→ PROVIDED TEXT:
□ □ □
What litters the bright jetties
next morning is trade’s high-flown
rhetoric, straggly convocations
of irascible neighbours."
After Open Workings, Bamforth did not publish another collection of poems for nearly a decade. A Place in the World (2005) is at times no less oblique and difficult than its precedents, but also contains many moments of straightforward insight, brilliantly rendered:
"Some of them like double-agents cultivate
a sense for the nod
and hardly perceptible wink.
Some are amorists of the ice shelves,
adulterers of is and ought.
They climb to slaughter in their dreams.
Others admit it, but not in public.
They know how to cross the threshold
in any of several languages [...]"
(‘Life of the Civil Servants’)
Bamforth is interested in exploring the place of Scotland in the wider world and has a willingness to engage in socio-political observations without the need to sentimentalise or to find cheap resolutions. More than any of Bamforth’s other books, A Place in the World pulls the reader to the poet’s native Scotland. He is the epitome, surely, of a Scottish European, and the title of his fourth book relates to the poet’s nation of birth as much as it does to the poet himself. ‘A Nest of Boxes for the Opening of the Scottish Parliament’ is a case in point, a list poem that introduces us to "Pictish Made Easy" and "post offices doubling as grocers".
□ □ □
→ MATERIAL PROVIDED:
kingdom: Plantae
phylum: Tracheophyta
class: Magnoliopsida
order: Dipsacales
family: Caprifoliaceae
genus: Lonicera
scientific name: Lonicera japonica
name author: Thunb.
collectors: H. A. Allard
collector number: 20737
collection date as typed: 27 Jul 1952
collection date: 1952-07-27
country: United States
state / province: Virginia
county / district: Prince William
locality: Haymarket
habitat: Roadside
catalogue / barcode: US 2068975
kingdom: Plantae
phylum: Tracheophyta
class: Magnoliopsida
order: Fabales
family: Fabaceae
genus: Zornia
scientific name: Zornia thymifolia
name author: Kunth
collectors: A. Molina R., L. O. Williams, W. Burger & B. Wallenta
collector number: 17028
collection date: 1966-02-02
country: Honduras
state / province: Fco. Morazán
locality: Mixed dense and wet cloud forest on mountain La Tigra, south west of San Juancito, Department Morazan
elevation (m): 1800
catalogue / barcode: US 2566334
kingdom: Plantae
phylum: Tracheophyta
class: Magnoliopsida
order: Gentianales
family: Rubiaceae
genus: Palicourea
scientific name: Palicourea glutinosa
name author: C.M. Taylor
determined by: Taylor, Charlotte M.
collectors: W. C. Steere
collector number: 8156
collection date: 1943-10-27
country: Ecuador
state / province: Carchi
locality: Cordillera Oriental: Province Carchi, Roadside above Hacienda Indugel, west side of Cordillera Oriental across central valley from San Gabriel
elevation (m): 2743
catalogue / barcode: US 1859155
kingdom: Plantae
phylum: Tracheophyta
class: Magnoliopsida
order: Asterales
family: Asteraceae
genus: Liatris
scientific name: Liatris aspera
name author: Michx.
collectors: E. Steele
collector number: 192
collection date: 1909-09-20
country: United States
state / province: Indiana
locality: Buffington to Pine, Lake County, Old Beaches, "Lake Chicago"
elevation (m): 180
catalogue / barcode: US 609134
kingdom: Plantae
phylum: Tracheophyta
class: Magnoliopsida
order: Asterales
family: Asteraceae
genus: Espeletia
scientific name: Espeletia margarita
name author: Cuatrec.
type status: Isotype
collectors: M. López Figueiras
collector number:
□ □ □
→ PROBLEMS TO SOLVE:
a – In the passage on Bamforth's poetry, how long did Bamforth wait after Open Workings before publishing another collection of poems?
b – Carry on the passage on Bamforth's poetry from its last sentence.

→ RESPONSES BY TASK:
a – Nearly a decade.

b –
The Body in the Library: A Literary History of Modern Medicine (2003) brings together Bamforth’s love of literature (few poets can be so well-read as this one) and his professions as a doctor and a translator, for it is an anthology of medically-related poems, stories, passages, articles and other texts culled from disparate sources: Dickens, Nietzsche, Chekhov, Conan Doyle, G.K. Chesterton, Kafka, Orwell, Camus, Larkin, and many more besides. Each text is wittily and intelligently prefaced; Bamforth is a fine critic and columnist, and often contributes to a number of periodicals including PN Review, for which he writes a regular column, and the Times Literary Supplement.
The cover of his most recent book, a collection of ‘essays and arguments’ called The Good European (2006), depicts a segment of Berlin Wall, and in ‘Berlin Diary’ he records his time in that city shortly after the Wall fell (he was staying in a flat above a brothel at the time). The book is the product of 15 years of travel in Europe and a lifetime of inquisitiveness and erudition, and sheds considerable tangential light on the poems.